# KYB GR2's



## mustang302 (Apr 30, 2002)

Is the KYB GR2 a replacement shock or a one step better then replacement and is the performance better then stock

Do they have a life time warranty or what.

What other shock is available for a b12 sentra.

A GR2 is 83 Canadian
i can also get koni and tocikos

Will they blow on me after a year of driving on the stock springs


----------



## nyit240 (Jun 17, 2002)

They are just for replacing the stock. I have them on my 240 with H&R springs and they don't do so well. Ride became VERY harsh too....and that's on a 240. Imagine what would the sentra be like with these shocks. However my friend have the same combo on a civic hatch and altima and comfort level remind while handling improve ALOT.


----------



## nyit240 (Jun 17, 2002)

Go with Tokico. I have them on my front suspension and they still holding up like new after 5 years of flying over speed bumps and city driving.


----------



## mustang302 (Apr 30, 2002)

tokico what blues and are they adjustable or not and what's the garanty and i'm planning on keeping the original springs


----------



## RiceBox (Apr 30, 2002)

The GR-2s should be fine with the stock springs. They die if you put them with lowering springs.


----------



## Nismodriver (Apr 30, 2002)

Alright folks, here we go. KYB GR-2's are factory upgrades. They have a stiffer rebound than factory, which is often referred to as harsh, but it allows for less body roll and better handling. I had 1 3/4" drop springs on mine with zero problems for over two years on decent roads with the KYB's, they were 100% better than stock with the same springs. It wasn't until I moved to New Orleans with craters for roads that I blew one of my KYB's. And that was only due to repeated bottoming out do to poorly kept roads. I have heard alot more negativity about Tokico blues on both B13's and other platforms than I have about KYB's. Hope thi helps.
John


----------



## nyit240 (Jun 17, 2002)

I have BOTH KYB and Tokico on my cars. AND I drive daily in manhattan NYC........no worst road than this. KYB just not as good as the Tokico...........TOKICO last........KYB's ok........but I'll never get the GR2 again.....maybe AGX


----------



## mustang302 (Apr 30, 2002)

what do you mean by rebound. I think that my shocks in the front are seized up they won't absorb the bumps they just go over them.
What does rebound mean


----------



## RiceBox (Apr 30, 2002)

Rebound is how fast the shock goes back up..


----------



## Dropped89 (May 3, 2002)

The Gr2's are definatly better than stock struts i put them on my car combined with the sprint lowstreat 2" springs plus i have the strut bar and sway bar so the ride is nice and stiff my car rides wonderfull on the highway and great in the city unless i hit a pothole and thatll jolt the hell out of me but it doesnt bounce or go crazy just single hit nice smooth action.

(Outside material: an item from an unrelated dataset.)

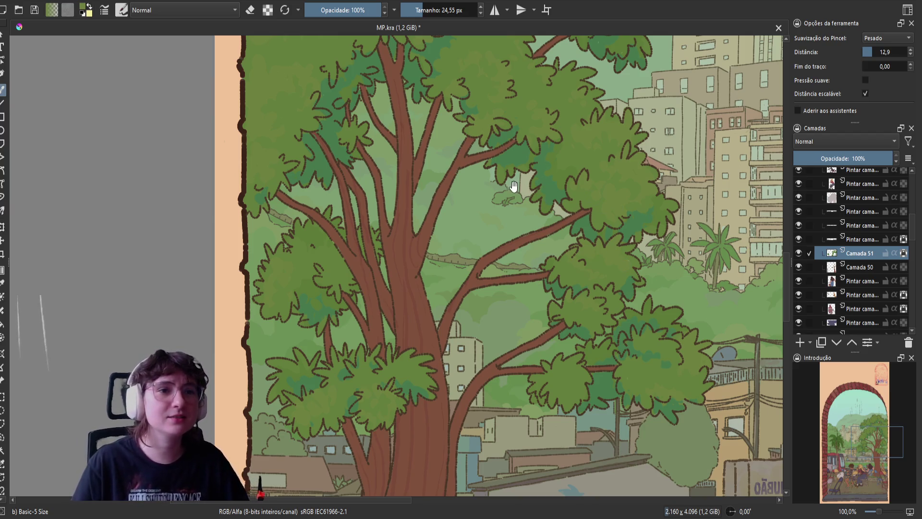
left_click_drag(513, 186, 429, 225)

I would say for those of us without a Big paycheck the Gr2's are wonderfull and definatly the best for the buck. you can get them for $39.00 cheeper than nissan oem replacement.


----------



## shmuck90 (Oct 28, 2002)

*Hey nismodriver..*

what do u think will happen to a 2 inch drop (dropzone) and new gr-2 shocks and struts plus i have 17 inch rims? will they blow and bottomout alooot, and do u think the kyb strut mounts and boots will help? thank you


----------